CHARLESTON — West Virginia Attorney General Patrick Morrisey is co-leading a coalition urging the U.S. Department of Education to reconsider its guidance to postsecondary schools allowing funds from the federal Work-Study Program to be used to hire students to register voters and work in polling places.
The program provides funds for part-time employment to help needy students to finance the costs of postsecondary education for civic engagement work that is not associated with a particular interest or group consistent with the law.
“Don’t get me wrong: the Work-Study Program helps a lot of students, but this new guidance appears politically motivated and has the potential to be weaponized,” Morrisey said, writing in the letter the guidance “offends restrictions on the federal-work study program and ignores the dangers that come with entangling public dollars in political functions.”
Morrisey
| File photo
The letter, addressed to the assistant secretary of the DOE’s Office of Postsecondary Education, cited the guidance’s many flaws, including violation of federal law.

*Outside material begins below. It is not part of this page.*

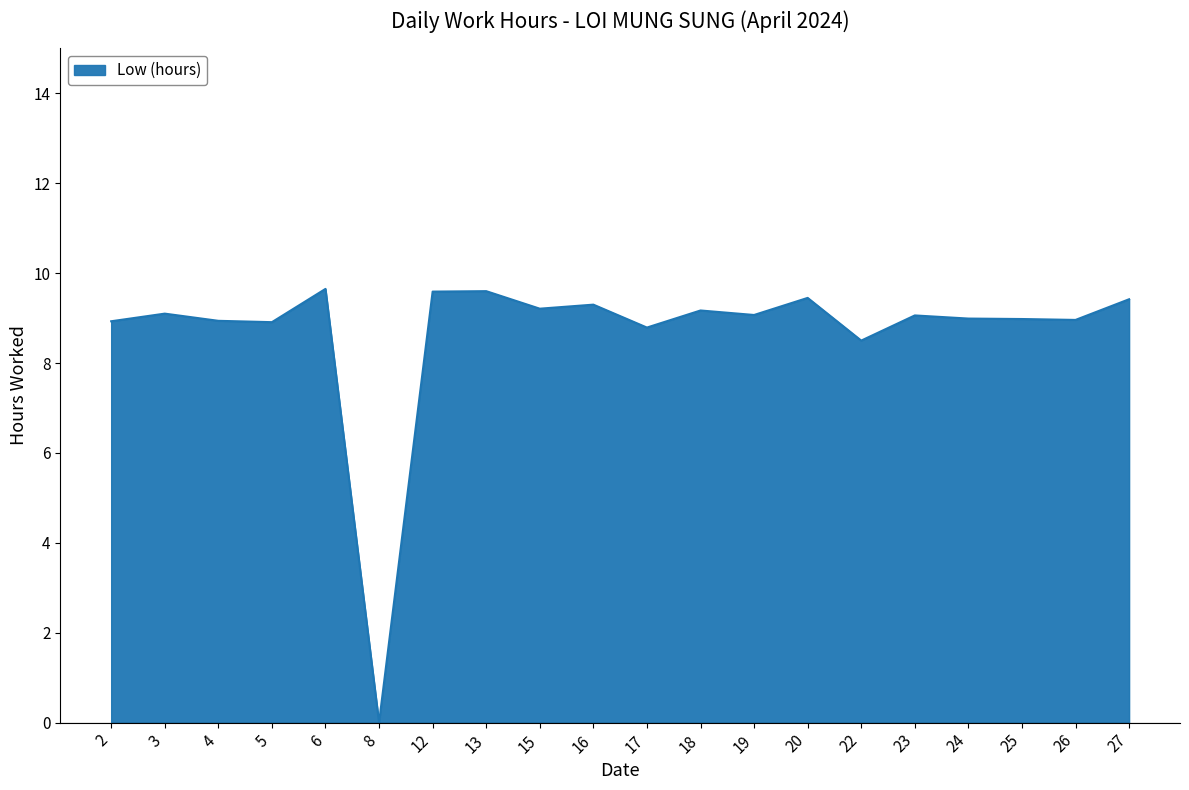

What is the maximum value shown in the chart?

9.7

“Your guidance effectively licenses colleges and universities to subsidize (political) activity — and potentially swing elections by choosing where to direct these funds — with taxpayer money,” Morrisey wrote. “That approach violates limitations imposed by law.”
Arkansas, Georgia, Idaho, Iowa, Kansas, Mississippi, Montana, Nebraska, North Dakota, Oklahoma, South Carolina, South Dakota, Texas and Utah joined the letter led by West Virginia and Indiana.